**Your instructions:** Pictures are not repeated. Every line from the beginning of the entries through the one with "[393,1098,501,1118] (default) ->" is restated exactly.

**Data extracts:**
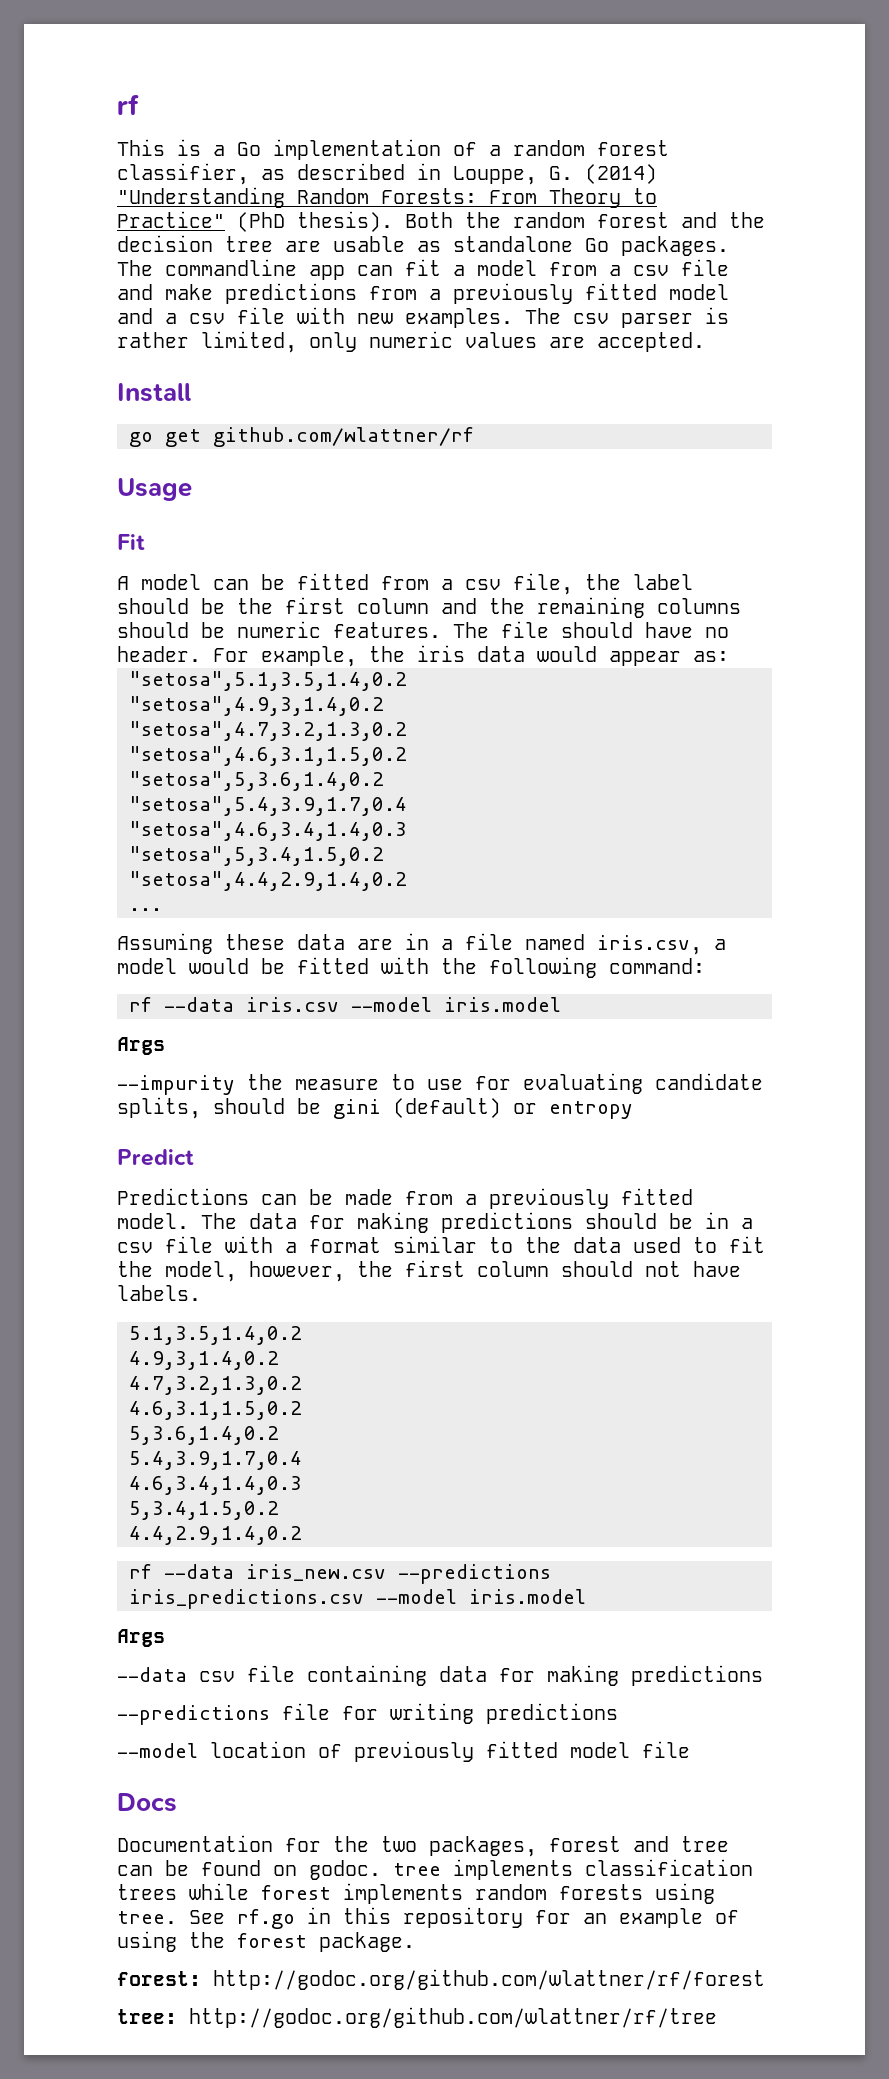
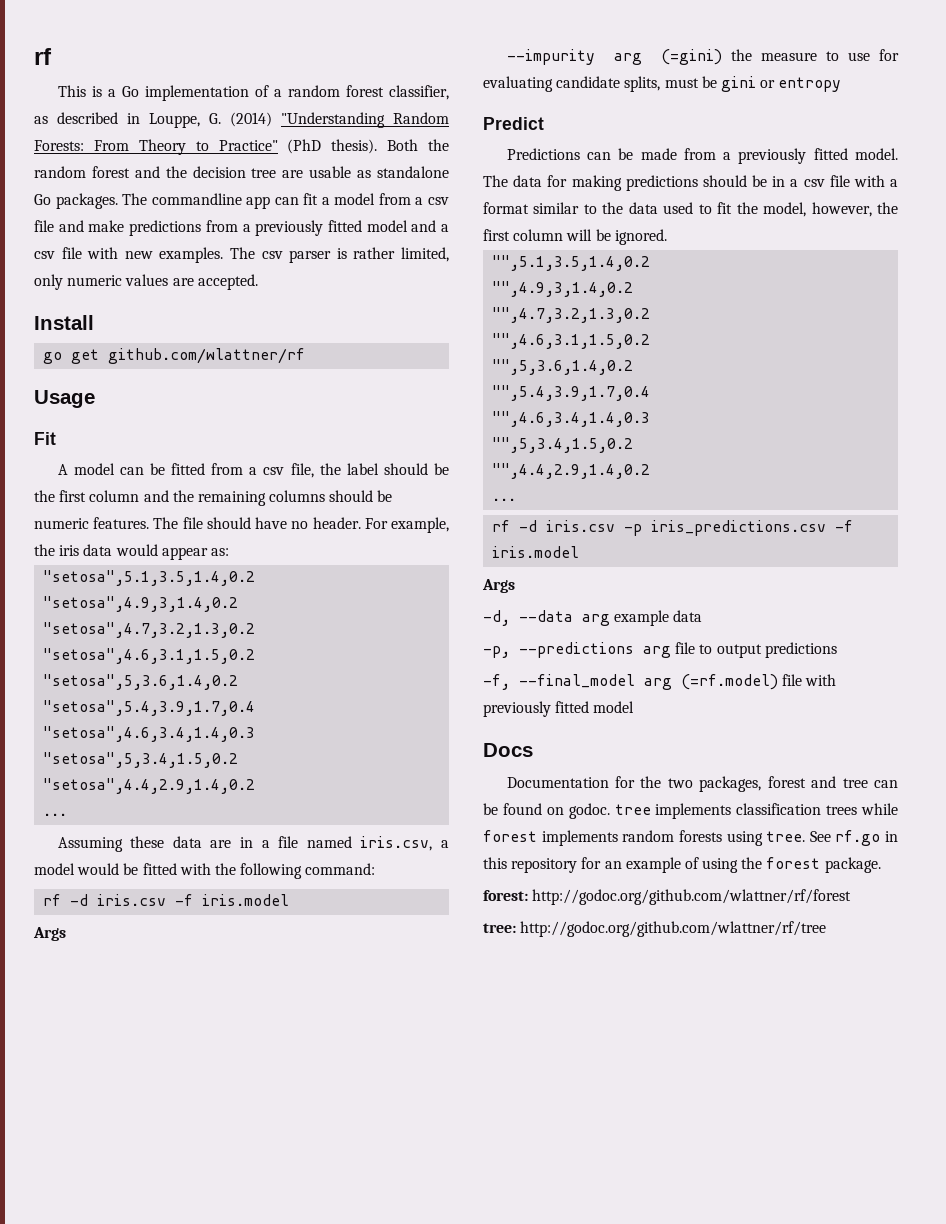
[164,997,432,1012] --data iris.csv --model -> [70,894,194,906] -d iris.csv -f
(235, 1085) none -> [613,49,723,65] arg (=gini)
[213,1098,285,1114] should -> [664,78,699,88] must
[393,1098,501,1118] (default) -> (756, 84) none
[561,1261,741,1277] [117,1285,201,1301] [129,1326,302,1345] [129,1351,279,1370] [129,1376,302,1395] [129,1401,302,1420] [129,1426,279,1445] [129,1451,302,1470] [129,1476,302,1495] [129,1501,279,1520] [129,1526,302,1545] [129,1564,551,1584] [129,1589,586,1609] [117,1629,165,1647] [117,1665,763,1686] [117,1703,618,1725] [117,1741,690,1762] should not have labels. // 5.1,3.5,1.4,0.2 // 4.9,3,1.4,0.2 // 4.7,3.2,1.3,0.2 // 4.6,3.1,1.5,0.2 // 5,3.6,1.4,0.2 // 5.4,3.9,1.7,0.4 // 4.6,3.4,1.4,0.3 // 5,3.4,1.5,0.2 // 4.4,2.9,1.4,0.2 // rf --data iris_new.csv --predictions iris_predictions.csv --model iris.model // Args // --data csv file containing data for making predictions // --predictions file for writing predictions // --model location of previously fitted model file -> [566,229,667,245] [492,255,651,271] [492,281,634,297] [492,307,651,323] [492,333,651,349] [492,359,634,375] [492,385,651,401] [492,411,651,427] [492,437,634,453] [492,463,651,479] [492,498,517,501] [492,520,854,536] [492,546,580,558] [482,579,515,593] [483,610,703,626] [483,642,837,658] [483,674,837,690] [483,701,635,717] will be ignored. // "",5.1,3.5,1.4,0.2 // "",4.9,3,1.4,0.2 // "",4.7,3.2,1.3,0.2 // "",4.6,3.1,1.5,0.2 // "",5,3.6,1.4,0.2 // "",5.4,3.9,1.7,0.4 // "",4.6,3.4,1.4,0.3 // "",5,3.4,1.5,0.2 // "",4.4,2.9,1.4,0.2 // ... // rf -d iris.csv -p iris_predictions.csv -f iris.model // Args // -d, --data arg example data // -p, --predictions arg file to output predictions // -f, --final_model arg (=rf.model) file with previously fitted model

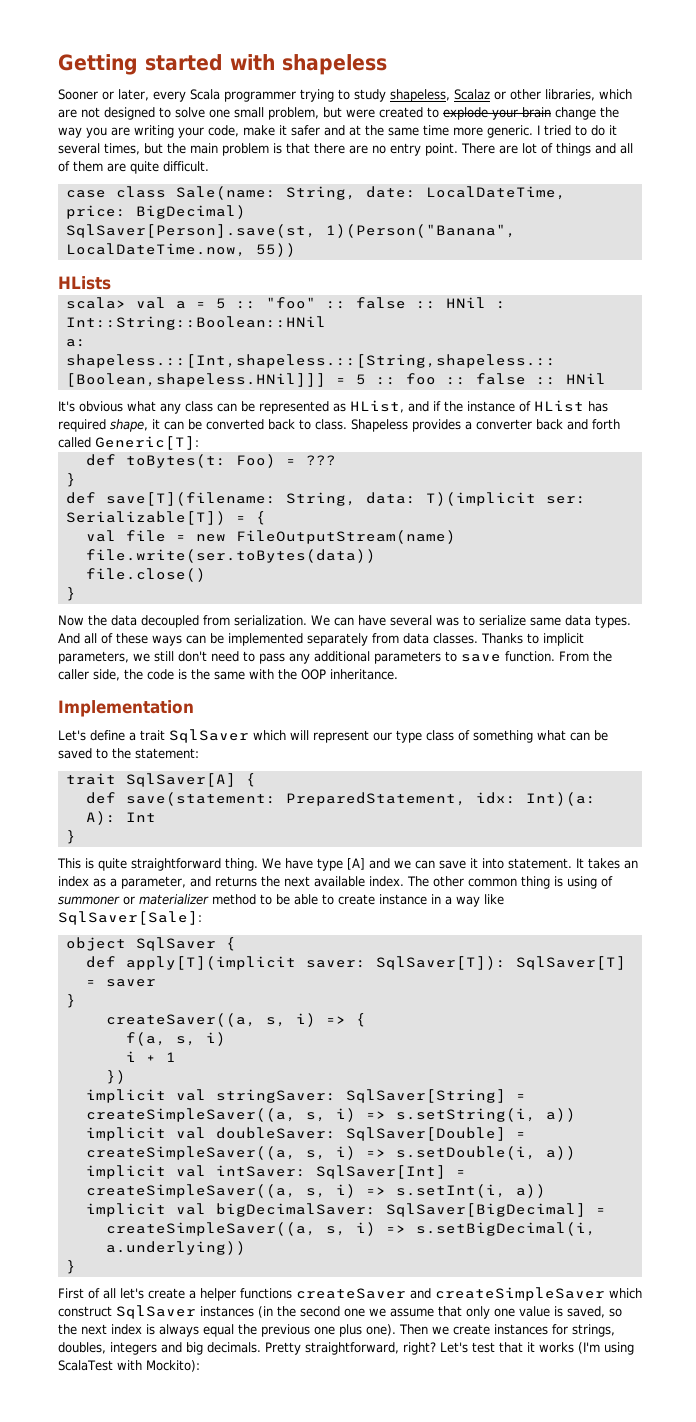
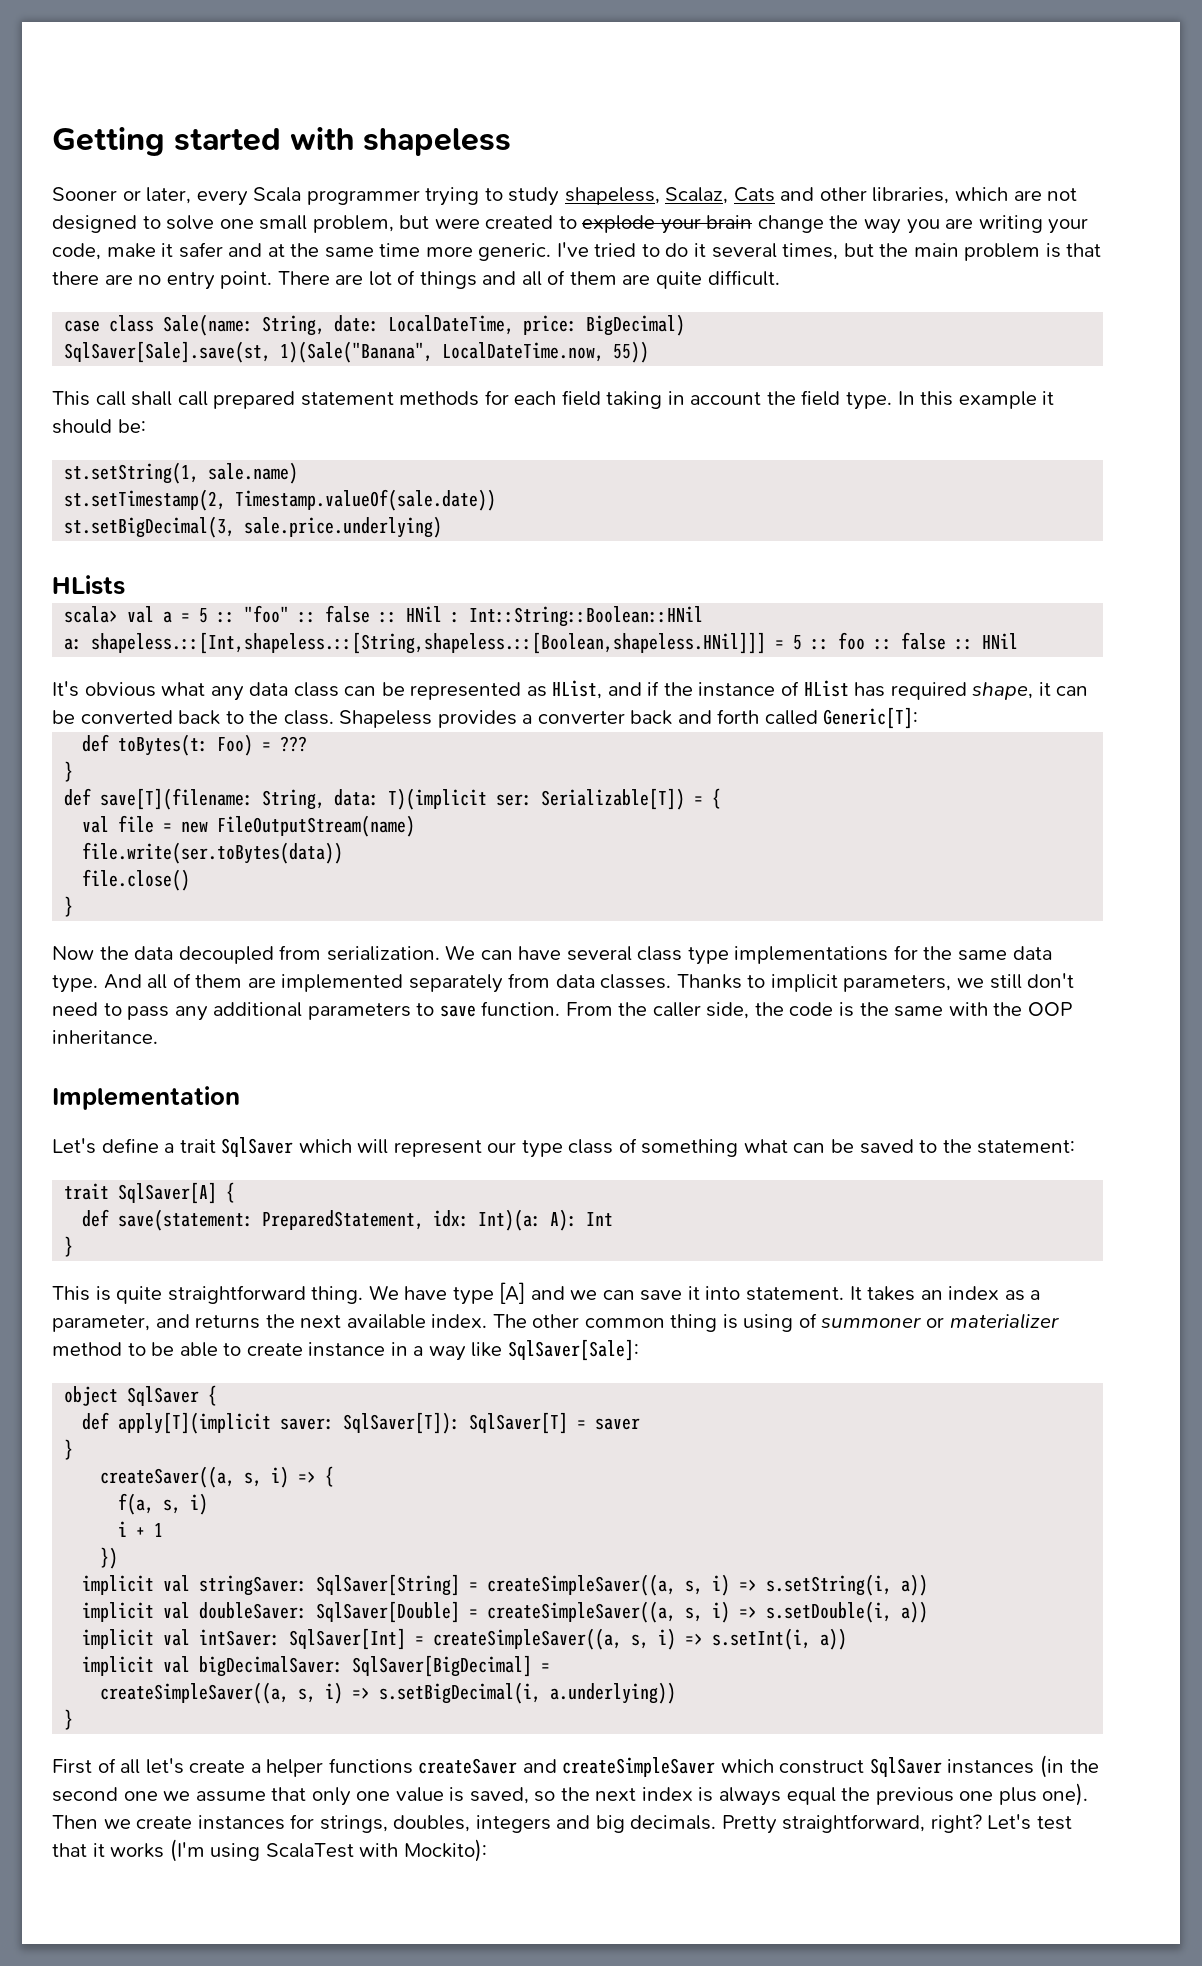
[454,89,506,100] Scalaz or -> [665,187,815,204] Scalaz, Cats and
[537,125,540,135] I -> [556,242,589,257] I've
[65,224,516,238] SqlSaver[Person].save(st, 1)(Person("Banana", -> [64,341,434,363] SqlSaver[Sale].save(st, 1)(Sale("Banana",
(296, 250) none -> [52,390,1055,410] [52,419,146,434] [64,462,299,484] [64,489,497,511] [64,516,443,538] // This call shall call prepared statement methods for each field taking in account the field type. In this example it should be: // st.setString(1, sale.name) // st.setTimestamp(2, Timestamp.valueOf(sale.date)) // st.setBigDecimal(3, sale.price.underlying)
(181, 408) none -> [249,682,289,696] data
(311, 424) none -> [249,710,279,724] the
[436,615,526,626] was to serialize -> [637,945,953,965] class type implementations for the
[595,615,631,628] types. -> [52,975,98,993] type.
[116,633,224,646] these ways can be -> [195,974,276,988] them are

**The completed task:**
[164,997,432,1012] --data iris.csv --model -> [70,894,194,906] -d iris.csv -f
(235, 1085) none -> [613,49,723,65] arg (=gini)
[213,1098,285,1114] should -> [664,78,699,88] must
[393,1098,501,1118] (default) -> (756, 84) none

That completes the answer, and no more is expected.